*TASK DIRECTIONS*
Repeat the lines of the data that follow, please, starting at the first and stopping after the one with "aforma, o consumidor".

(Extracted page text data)
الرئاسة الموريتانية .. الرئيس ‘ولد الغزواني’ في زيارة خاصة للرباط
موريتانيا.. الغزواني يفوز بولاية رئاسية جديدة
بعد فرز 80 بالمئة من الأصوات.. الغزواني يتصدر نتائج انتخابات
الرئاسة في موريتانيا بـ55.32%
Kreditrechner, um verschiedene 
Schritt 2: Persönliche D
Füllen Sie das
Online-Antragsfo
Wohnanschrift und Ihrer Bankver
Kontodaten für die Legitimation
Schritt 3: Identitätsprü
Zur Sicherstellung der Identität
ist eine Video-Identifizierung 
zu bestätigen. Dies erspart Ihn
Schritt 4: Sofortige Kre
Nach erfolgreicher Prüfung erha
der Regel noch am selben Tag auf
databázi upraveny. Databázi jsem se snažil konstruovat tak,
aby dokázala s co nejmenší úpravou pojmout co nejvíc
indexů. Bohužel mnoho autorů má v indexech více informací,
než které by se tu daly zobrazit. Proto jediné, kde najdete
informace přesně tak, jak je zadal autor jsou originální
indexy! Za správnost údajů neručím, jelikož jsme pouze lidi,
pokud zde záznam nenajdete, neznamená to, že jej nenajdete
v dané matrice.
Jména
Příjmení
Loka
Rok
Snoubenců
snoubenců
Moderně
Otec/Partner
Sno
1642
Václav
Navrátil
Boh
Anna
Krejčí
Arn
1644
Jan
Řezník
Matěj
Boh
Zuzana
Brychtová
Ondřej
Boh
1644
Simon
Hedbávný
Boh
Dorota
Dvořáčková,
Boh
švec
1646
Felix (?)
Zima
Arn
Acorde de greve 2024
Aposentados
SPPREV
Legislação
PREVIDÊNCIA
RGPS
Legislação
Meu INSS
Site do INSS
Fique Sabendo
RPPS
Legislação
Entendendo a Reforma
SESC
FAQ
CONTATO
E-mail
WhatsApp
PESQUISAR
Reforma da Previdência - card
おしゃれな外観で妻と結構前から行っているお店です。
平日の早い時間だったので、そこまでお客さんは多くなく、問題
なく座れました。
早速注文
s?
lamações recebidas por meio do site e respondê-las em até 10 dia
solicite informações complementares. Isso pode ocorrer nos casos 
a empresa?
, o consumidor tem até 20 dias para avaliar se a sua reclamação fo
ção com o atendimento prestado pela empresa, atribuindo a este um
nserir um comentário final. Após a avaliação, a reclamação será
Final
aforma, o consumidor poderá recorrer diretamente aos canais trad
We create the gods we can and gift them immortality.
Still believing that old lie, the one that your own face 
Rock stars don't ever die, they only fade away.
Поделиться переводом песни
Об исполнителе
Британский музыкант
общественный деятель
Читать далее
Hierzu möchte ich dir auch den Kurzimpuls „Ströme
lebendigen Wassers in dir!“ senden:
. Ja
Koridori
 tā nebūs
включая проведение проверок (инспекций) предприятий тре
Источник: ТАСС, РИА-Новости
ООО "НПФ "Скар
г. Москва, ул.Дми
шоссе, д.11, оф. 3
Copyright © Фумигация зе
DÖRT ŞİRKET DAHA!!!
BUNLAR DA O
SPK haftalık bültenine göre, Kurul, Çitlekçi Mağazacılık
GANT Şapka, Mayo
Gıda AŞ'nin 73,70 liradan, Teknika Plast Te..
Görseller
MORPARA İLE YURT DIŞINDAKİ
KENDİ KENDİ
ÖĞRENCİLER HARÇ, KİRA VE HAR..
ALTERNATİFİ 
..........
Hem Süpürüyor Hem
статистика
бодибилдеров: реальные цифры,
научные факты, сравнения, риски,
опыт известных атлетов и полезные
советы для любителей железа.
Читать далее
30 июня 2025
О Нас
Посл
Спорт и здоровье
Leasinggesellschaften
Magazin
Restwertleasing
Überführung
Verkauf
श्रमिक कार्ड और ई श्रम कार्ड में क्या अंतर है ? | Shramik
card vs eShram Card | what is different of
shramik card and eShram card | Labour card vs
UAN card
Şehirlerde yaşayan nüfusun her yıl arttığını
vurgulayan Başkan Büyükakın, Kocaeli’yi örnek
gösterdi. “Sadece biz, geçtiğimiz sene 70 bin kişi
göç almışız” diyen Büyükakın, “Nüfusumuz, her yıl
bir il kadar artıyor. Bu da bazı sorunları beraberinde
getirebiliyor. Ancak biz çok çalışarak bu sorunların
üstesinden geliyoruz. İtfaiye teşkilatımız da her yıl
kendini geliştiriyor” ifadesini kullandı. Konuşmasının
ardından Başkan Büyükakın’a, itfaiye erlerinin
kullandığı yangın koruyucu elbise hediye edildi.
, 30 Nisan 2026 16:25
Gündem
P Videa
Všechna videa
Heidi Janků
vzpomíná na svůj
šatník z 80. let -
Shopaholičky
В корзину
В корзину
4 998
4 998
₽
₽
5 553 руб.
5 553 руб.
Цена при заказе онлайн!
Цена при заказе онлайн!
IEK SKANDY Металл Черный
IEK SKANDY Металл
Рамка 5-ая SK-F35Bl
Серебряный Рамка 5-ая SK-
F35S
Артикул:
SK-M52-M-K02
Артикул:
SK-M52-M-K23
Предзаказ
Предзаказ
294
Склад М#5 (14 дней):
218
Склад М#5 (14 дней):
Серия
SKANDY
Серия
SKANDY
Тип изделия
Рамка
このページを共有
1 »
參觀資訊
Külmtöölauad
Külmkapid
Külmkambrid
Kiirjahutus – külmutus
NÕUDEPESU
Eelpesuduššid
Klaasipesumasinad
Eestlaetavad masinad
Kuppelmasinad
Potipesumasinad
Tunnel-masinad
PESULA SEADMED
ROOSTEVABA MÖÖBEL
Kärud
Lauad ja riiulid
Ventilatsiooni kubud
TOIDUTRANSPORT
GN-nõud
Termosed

*OUTPUT*
الرئاسة الموريتانية .. الرئيس ‘ولد الغزواني’ في زيارة خاصة للرباط
موريتانيا.. الغزواني يفوز بولاية رئاسية جديدة
بعد فرز 80 بالمئة من الأصوات.. الغزواني يتصدر نتائج انتخابات
الرئاسة في موريتانيا بـ55.32%
Kreditrechner, um verschiedene 
Schritt 2: Persönliche D
Füllen Sie das
Online-Antragsfo
Wohnanschrift und Ihrer Bankver
Kontodaten für die Legitimation
Schritt 3: Identitätsprü
Zur Sicherstellung der Identität
ist eine Video-Identifizierung 
zu bestätigen. Dies erspart Ihn
Schritt 4: Sofortige Kre
Nach erfolgreicher Prüfung erha
der Regel noch am selben Tag auf
databázi upraveny. Databázi jsem se snažil konstruovat tak,
aby dokázala s co nejmenší úpravou pojmout co nejvíc
indexů. Bohužel mnoho autorů má v indexech více informací,
než které by se tu daly zobrazit. Proto jediné, kde najdete
informace přesně tak, jak je zadal autor jsou originální
indexy! Za správnost údajů neručím, jelikož jsme pouze lidi,
pokud zde záznam nenajdete, neznamená to, že jej nenajdete
v dané matrice.
Jména
Příjmení
Loka
Rok
Snoubenců
snoubenců
Moderně
Otec/Partner
Sno
1642
Václav
Navrátil
Boh
Anna
Krejčí
Arn
1644
Jan
Řezník
Matěj
Boh
Zuzana
Brychtová
Ondřej
Boh
1644
Simon
Hedbávný
Boh
Dorota
Dvořáčková,
Boh
švec
1646
Felix (?)
Zima
Arn
Acorde de greve 2024
Aposentados
SPPREV
Legislação
PREVIDÊNCIA
RGPS
Legislação
Meu INSS
Site do INSS
Fique Sabendo
RPPS
Legislação
Entendendo a Reforma
SESC
FAQ
CONTATO
E-mail
WhatsApp
PESQUISAR
Reforma da Previdência - card
おしゃれな外観で妻と結構前から行っているお店です。
平日の早い時間だったので、そこまでお客さんは多くなく、問題
なく座れました。
早速注文
s?
lamações recebidas por meio do site e respondê-las em até 10 dia
solicite informações complementares. Isso pode ocorrer nos casos 
a empresa?
, o consumidor tem até 20 dias para avaliar se a sua reclamação fo
ção com o atendimento prestado pela empresa, atribuindo a este um
nserir um comentário final. Após a avaliação, a reclamação será
Final
aforma, o consumidor poderá recorrer diretamente aos canais trad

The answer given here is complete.